Autre solution le Social Learning [3], nouveau concept, annoncé comme une révolution dans le monde de la formation pour les prochaines années à venir. Il se caractérise comme l’application d’outils de partage, de connaissance autour d’une plateforme entre apprenants dans une optique collaborative. Les outils du social learning sont directement issus du Web2 (blogs, wiki, facebook…) et doivent permettre d’accroître les connaissances et les compétences par la connexion des autres (collaborateurs, conseillers, experts). Ces réseaux apprenants utilisent majoritairement les processus d’apprentissage par le jeu. Ils sont gérés par un animateur de communauté (cf. article sur « Les Communautés de Pratique, une nouvelle étape dans la gestion des connaissances »). L’idée étant que progressivement les acteurs deviennent à la fois les co-apprenants et co-formateurs les uns des autres (notion d’apprendre à apprendre).

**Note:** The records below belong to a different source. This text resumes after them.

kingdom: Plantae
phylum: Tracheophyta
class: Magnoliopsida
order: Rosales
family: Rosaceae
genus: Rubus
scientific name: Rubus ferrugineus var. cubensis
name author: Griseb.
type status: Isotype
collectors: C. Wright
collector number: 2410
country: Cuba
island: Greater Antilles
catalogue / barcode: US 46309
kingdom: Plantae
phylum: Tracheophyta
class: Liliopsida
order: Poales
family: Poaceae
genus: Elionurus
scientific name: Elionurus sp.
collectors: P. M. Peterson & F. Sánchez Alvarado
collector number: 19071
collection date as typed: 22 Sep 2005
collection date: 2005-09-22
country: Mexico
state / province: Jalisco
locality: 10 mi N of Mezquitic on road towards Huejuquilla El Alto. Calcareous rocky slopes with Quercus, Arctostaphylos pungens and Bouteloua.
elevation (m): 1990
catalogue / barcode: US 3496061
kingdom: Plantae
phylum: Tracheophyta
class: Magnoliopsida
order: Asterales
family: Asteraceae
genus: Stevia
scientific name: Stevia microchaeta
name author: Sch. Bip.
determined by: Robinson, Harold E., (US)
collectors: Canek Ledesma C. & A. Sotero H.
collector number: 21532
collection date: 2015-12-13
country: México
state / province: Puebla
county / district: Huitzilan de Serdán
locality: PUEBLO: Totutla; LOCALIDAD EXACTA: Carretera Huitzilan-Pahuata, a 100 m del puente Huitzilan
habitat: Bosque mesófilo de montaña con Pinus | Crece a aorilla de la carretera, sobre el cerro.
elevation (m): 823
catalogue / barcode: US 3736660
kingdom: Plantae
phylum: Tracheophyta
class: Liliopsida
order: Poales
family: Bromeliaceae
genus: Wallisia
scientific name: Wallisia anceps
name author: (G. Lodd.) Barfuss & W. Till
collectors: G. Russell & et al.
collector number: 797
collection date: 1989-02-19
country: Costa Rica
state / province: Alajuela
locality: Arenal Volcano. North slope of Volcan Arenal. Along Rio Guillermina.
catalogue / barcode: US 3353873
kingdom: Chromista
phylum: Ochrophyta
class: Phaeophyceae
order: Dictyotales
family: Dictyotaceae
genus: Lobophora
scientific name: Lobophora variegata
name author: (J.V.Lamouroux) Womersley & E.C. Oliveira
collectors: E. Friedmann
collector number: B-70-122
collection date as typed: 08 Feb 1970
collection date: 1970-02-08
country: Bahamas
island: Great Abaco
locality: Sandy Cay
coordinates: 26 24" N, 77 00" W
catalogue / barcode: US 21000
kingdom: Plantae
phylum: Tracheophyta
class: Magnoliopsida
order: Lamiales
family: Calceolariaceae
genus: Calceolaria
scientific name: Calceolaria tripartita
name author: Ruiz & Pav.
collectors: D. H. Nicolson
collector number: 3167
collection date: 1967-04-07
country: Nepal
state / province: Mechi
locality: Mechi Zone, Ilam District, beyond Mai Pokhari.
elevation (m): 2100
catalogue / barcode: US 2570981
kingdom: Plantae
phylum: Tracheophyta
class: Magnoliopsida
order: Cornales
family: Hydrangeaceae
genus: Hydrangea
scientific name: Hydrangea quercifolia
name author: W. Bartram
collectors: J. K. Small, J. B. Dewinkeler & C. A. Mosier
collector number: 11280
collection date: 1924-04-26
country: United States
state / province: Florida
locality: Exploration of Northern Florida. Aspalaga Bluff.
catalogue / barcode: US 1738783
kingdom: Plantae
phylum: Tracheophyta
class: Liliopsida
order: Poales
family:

L’apprenant peut également de plus en plus accéder à tous ces outils par le biais d’ordinateurs portables ou de téléphones dernière génération (Mobil Learning), à condition qu’une version spécifique ait été développée pour ces mini appareils au risque sinon de rendre l’utilisation très inconfortable !

Gains du e-learning

  • Des coûts réduits : former en ligne est financièrement très intéressant dès lors qu’il s’agit de former plusieurs centaines de salariés sur un même produit ou sur une nouvelle offre de service ; il est en effet moins couteux de développer un contenu pédagogique sur mesure s’il est destiné à de nombreux collaborateurs et pour plusieurs années,
  • Il existe également de plus en plus sur le marché d’offres étagères pour les PME-PMI à des prix abordables,
  • Formations flexibles : le recours à ce mode de formation libère également les entreprises de la gestion des salles de cours, des absences de personnel, des coûts liés au transport et à l’hébergement des participants,
  • Evaluation performante : quelque soit le lieu où exerce le salarié, la formation reçue est la même et les tests d’évaluation sont identiques,
  • Technologie adaptée à une génération Y : toute formation ayant pour support des plateformes collaboratives obtient facilement l’adhésion des apprenants de cette génération,
  • L’apprenant peut apprendre à tout moment et en tout endroit,
  • Pas de perte de temps à aborder des sujets déjà maîtrisés,
  • Possibilité de suivi de l’apprentissage,
  • Aide à la promotion de l’apprentissage tout au long de la vie,
  • Formation disponible 24h sur 24 et 7j sur 7,
  • Permet la transmission de connaissances sans que cela ne nécessite le déplacement des travailleurs,
  • Permet la communication d’un même message à travers le monde.

Ses limites

  • Connaissances minimum du PC et d’Internet requises pour les apprenants,
  • Ergonomie : ces outils de formation nécessitent de la part du concepteur beaucoup de travail de réflexion sur la manière dont la navigation se fait (elle doit être souple et intuitive) et sur l’illustration des thèmes abordés (vidéos, animations),
  • Connexion : il est évident qu’une telle solution doit être conçue pour supporter la montée en charge des connexions. L’apprenant veut se former quand il veut, la plate forme doit être accessible 24h/24 et 7j/7 d’où l’obligation de bien dimensionner la connexion,
  • Accompagnement nécessaire : une solution qui ne s’accompagnerait pas d’un échange (présentiel, téléphonique ou par vidéo) avec un manager est vouée à l’échec. Aujourd’hui, la solution la plus plébiscitée est le blended learning qui associe présentiel et e-learning ,
  • Durée de disponibilité en ligne de l’application : trop courte elle ne tient pas compte de la réalité des emplois du temps de chacun, trop longue elle renforcera la tendance à la procrastination,
  • Avec les mobiles, nécessité d’un accès au réseau permanent ce qui engendre des contraintes techniques liées à à la diversité des environnements d’exploitation et à la sécurité des données,
  • Risque de voir le temps d’apprentissage « glisser » vers le temps des loisirs.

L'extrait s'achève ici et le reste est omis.